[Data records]
<<<<
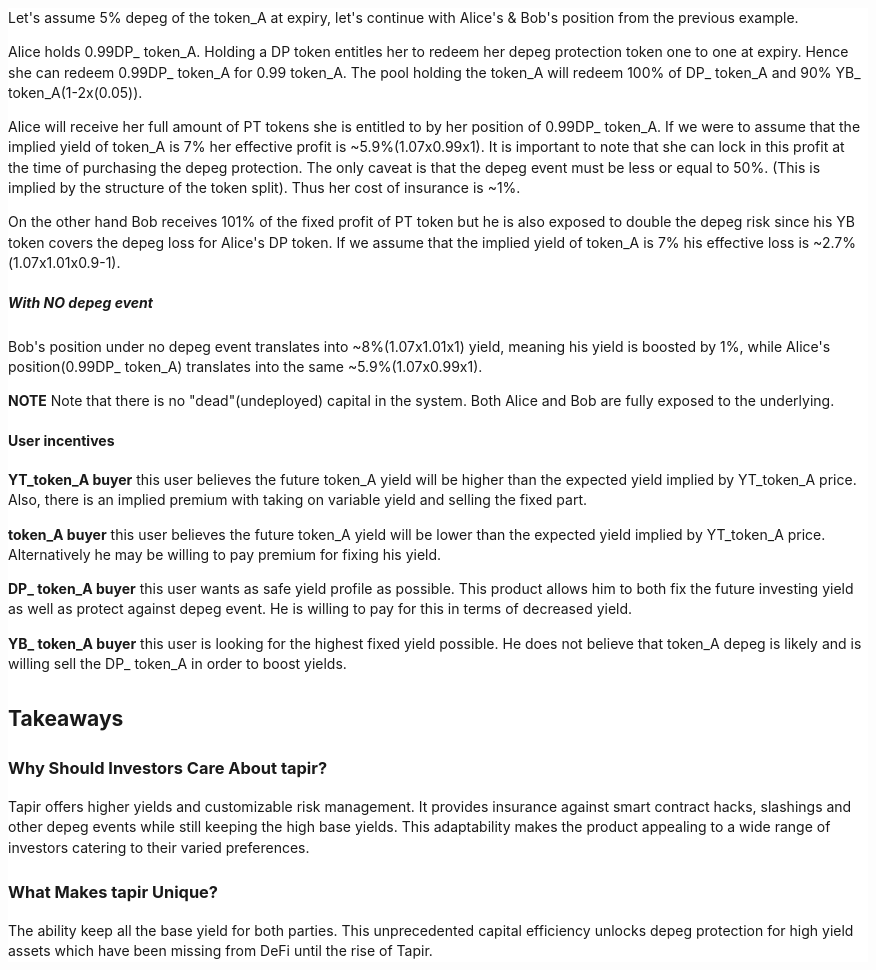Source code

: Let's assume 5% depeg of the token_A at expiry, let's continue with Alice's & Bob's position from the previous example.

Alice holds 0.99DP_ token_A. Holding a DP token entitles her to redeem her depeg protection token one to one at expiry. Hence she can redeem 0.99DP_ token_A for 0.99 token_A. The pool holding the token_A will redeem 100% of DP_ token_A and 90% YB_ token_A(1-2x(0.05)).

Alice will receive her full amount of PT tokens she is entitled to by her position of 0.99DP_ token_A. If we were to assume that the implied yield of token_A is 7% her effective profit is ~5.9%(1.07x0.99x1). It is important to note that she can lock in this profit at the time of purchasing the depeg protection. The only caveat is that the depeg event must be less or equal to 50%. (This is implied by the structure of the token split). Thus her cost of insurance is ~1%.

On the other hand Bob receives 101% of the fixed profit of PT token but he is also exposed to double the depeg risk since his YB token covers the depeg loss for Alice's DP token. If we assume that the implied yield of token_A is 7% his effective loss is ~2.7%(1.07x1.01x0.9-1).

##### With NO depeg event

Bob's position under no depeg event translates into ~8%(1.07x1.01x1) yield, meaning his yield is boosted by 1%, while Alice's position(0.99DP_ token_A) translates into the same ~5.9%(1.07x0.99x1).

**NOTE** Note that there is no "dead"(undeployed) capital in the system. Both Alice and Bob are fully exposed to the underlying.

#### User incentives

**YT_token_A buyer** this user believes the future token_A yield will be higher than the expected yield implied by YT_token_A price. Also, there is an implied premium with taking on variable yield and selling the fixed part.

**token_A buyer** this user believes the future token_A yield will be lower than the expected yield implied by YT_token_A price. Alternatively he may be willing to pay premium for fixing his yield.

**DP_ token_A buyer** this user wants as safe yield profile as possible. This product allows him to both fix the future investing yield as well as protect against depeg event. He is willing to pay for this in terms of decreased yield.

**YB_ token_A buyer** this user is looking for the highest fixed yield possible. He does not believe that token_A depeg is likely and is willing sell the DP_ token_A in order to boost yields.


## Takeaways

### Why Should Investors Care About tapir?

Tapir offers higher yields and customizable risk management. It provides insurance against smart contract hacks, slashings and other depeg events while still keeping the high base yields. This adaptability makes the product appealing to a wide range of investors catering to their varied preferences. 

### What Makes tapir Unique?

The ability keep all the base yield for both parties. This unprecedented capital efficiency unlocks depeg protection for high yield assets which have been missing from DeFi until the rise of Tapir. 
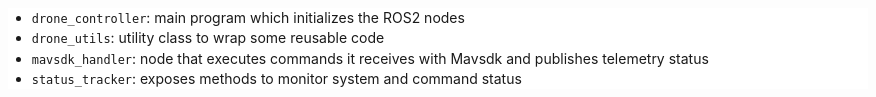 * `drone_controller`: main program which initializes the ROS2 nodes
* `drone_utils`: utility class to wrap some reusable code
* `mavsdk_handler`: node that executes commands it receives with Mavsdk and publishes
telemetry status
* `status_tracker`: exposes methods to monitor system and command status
>>>>
--- WHAT THE EXERCISE ASKS ---
Can you convert the stretch of the records from the line containing "Bob's position under" through the line containing "#### User incentives" into a JSON list of strings, one string per line, with blank lines left out?

--- SOLUTION TO THE PROBLEM ---
[
  "Bob's position under no depeg event translates into ~8%(1.07x1.01x1) yield, meaning his yield is boosted by 1%, while Alice's position(0.99DP_ token_A) translates into the same ~5.9%(1.07x0.99x1).",
  "**NOTE** Note that there is no \"dead\"(undeployed) capital in the system. Both Alice and Bob are fully exposed to the underlying.",
  "#### User incentives"
]